Разговор их был недолог, все и так было ясно: хотя и не раз уже Михаил ходил в походы с княжеской дружиной, но теперь дело совсем другое, и князю было важно, чтобы в тяжелом бою рядом с его сыном был верный и опытный воин, которому он безраздельно доверял.

К месту на перекрестке дорог на Белоозеро и Новгород Великий, которое Юрий Всеволодович выбрал для сбора всех своих сил, добрались под вечер.

Утомленные тяжелым переходом, люди располагались на отдых. Еще последняя сотня, входившая в небольшую дружину, присланную Ярославом Всеволодовичем, не подошла к месту, а воевода с Михаилом Ярославичем не успели ускакать на встречу к великому князю, чтобы доложить ему о своем прибытии, как всем уже стали известны страшные новости.

Воины, всегда отличавшиеся храбростью, – а некоторые даже какой‑то неумеренной лихостью, – были ими буквально раздавлены и передавали из уст в уста услышанное от ратников из других отрядов.

– Суздаль и Юрьев–Польской погаными сожжены, – с каким‑то удивлением сообщал молодой чернобородый дружинник новость, только что ставшую ему известной.

– А Переяславль? Переяславль–Залесский? – спрашивал с надеждой в голосе оказавшийся рядом мечник.

– Нет Переяславля! – доносился со стороны чей-то глухой голос. – И Ростова тоже нет!

– Ростова? Ростова нет? Да как же так? – все еще не веря, говорил кто‑то.

– Быть того не может! – возмущался сотник, до ушей которого долетела невероятная новость.

– К несчастью, может! Мне о том земляк из дружины Василька Константиновича, князя ростовского, сказал, – глядя на сгрудившихся вокруг него соратников мрачным взглядом, уверял какой‑то великан с русой бородой.

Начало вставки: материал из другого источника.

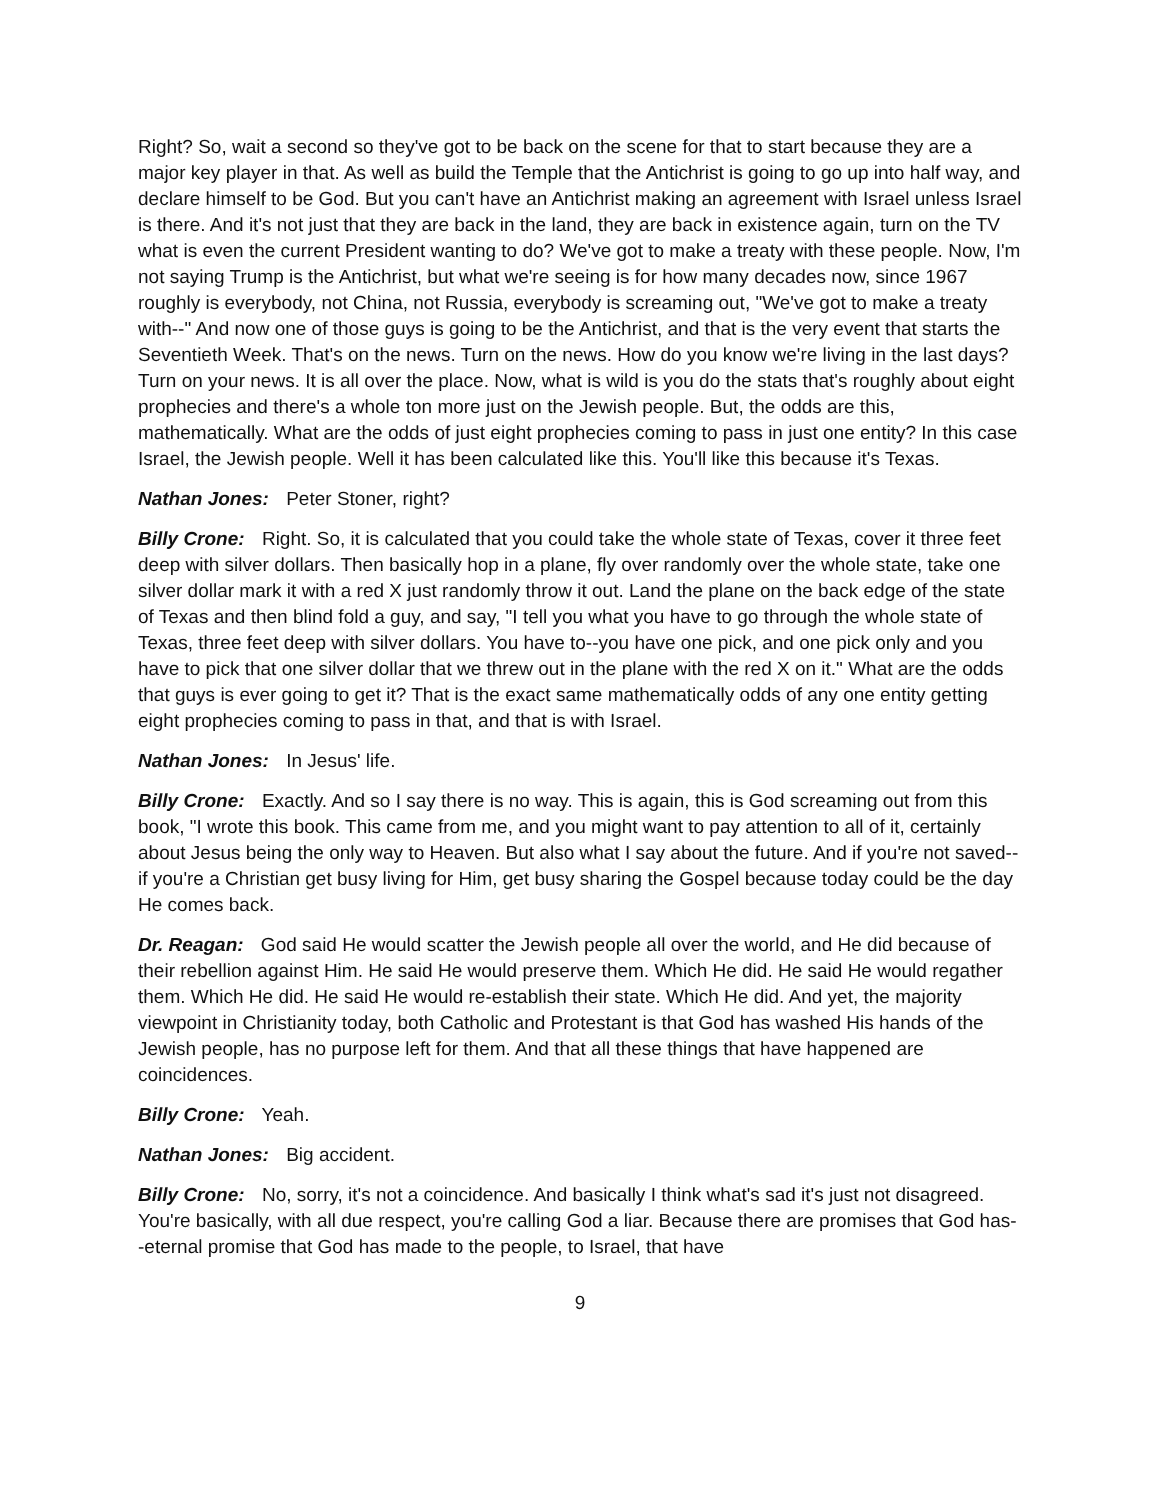Right? So, wait a second so they've got to be back on the scene for that to start because they are a major key player in that. As well as build the Temple that the Antichrist is going to go up into half way, and declare himself to be God. But you can't have an Antichrist making an agreement with Israel unless Israel is there. And it's not just that they are back in the land, they are back in existence again, turn on the TV what is even the current President wanting to do? We've got to make a treaty with these people. Now, I'm not saying Trump is the Antichrist, but what we're seeing is for how many decades now, since 1967 roughly is everybody, not China, not Russia, everybody is screaming out, "We've got to make a treaty with--" And now one of those guys is going to be the Antichrist, and that is the very event that starts the Seventieth Week. That's on the news. Turn on the news. How do you know we're living in the last days? Turn on your news. It is all over the place. Now, what is wild is you do the stats that's roughly about eight prophecies and there's a whole ton more just on the Jewish people. But, the odds are this, mathematically. What are the odds of just eight prophecies coming to pass in just one entity? In this case Israel, the Jewish people. Well it has been calculated like this. You'll like this because it's Texas.
Nathan Jones: Peter Stoner, right?
Billy Crone: Right. So, it is calculated that you could take the whole state of Texas, cover it three feet deep with silver dollars. Then basically hop in a plane, fly over randomly over the whole state, take one silver dollar mark it with a red X just randomly throw it out. Land the plane on the back edge of the state of Texas and then blind fold a guy, and say, "I tell you what you have to go through the whole state of Texas, three feet deep with silver dollars. You have to--you have one pick, and one pick only and you have to pick that one silver dollar that we threw out in the plane with the red X on it." What are the odds that guys is ever going to get it? That is the exact same mathematically odds of any one entity getting eight prophecies coming to pass in that, and that is with Israel.
Nathan Jones: In Jesus' life.
Billy Crone: Exactly. And so I say there is no way. This is again, this is God screaming out from this book, "I wrote this book. This came from me, and you might want to pay attention to all of it, certainly about Jesus being the only way to Heaven. But also what I say about the future. And if you're not saved-- if you're a Christian get busy living for Him, get busy sharing the Gospel because today could be the day He comes back.
Dr. Reagan: God said He would scatter the Jewish people all over the world, and He did because of their rebellion against Him. He said He would preserve them. Which He did. He said He would regather them. Which He did. He said He would re-establish their state. Which He did. And yet, the majority viewpoint in Christianity today, both Catholic and Protestant is that God has washed His hands of the Jewish people, has no purpose left for them. And that all these things that have happened are coincidences.
Billy Crone: Yeah.
Nathan Jones: Big accident.
Billy Crone: No, sorry, it's not a coincidence. And basically I think what's sad it's just not disagreed. You're basically, with all due respect, you're calling God a liar. Because there are promises that God has--eternal promise that God has made to the people, to Israel, that have
9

– Мало ли что ворона на хвосте принесет, – не унимался сотник.

– А то, что стольный город под погаными оказался, это, по–твоему, может быть? – в ответ пробурчал со злостью бородач и стал разнуздывать коня.

На этом перепалка прекратилась. Уже никто не стремился узнать судьбу какого‑то городка, слободы или погоста, оказавшихся на пути туменов Батыя, – все и так было ясно. Словно сговорившись, одни воины занялись осмотром оружия и доспехов, а другие стали устраиваться на ночлег.

Михаил Ярославич и Ратибор, высокорослый и широкоплечий, похожий на былинного героя–богатыря, пробыли у Юрия Всеволодовича совсем недолго, и по возвращении воевода собрал на совет сотников и самых опытных дружинников. Беспокойство, с которым они ожидали княжеского слова, после сообщения Ратибора сменилось откровенной тревогой.

Разве что‑либо, кроме тревоги и смятения, могло появиться в их душах, когда они узнали, что до сих пор неведомо великому князю не только, далеко ли враг и какие силы Бату–хан направил против него, но даже того, сколько воинов у него самого?

– Правда, Юрий Всеволодович отправляет воеводу Дорожа с тремя десятками сотен пытати татар. Может, его отряду что‑либо вызнать удастся, а то теперь мы аки котята слепые, – решив поднять упавший дух товарищей, сообщил Ратибор, но говорил он без какой бы то ни было доли уверенности в голосе, и известие его бодрости никому не прибавило. – Думаю, что надобно всем оружие из обоза разобрать да начеку быть: береженого и Бог бережет, – добавил воевода напоследок.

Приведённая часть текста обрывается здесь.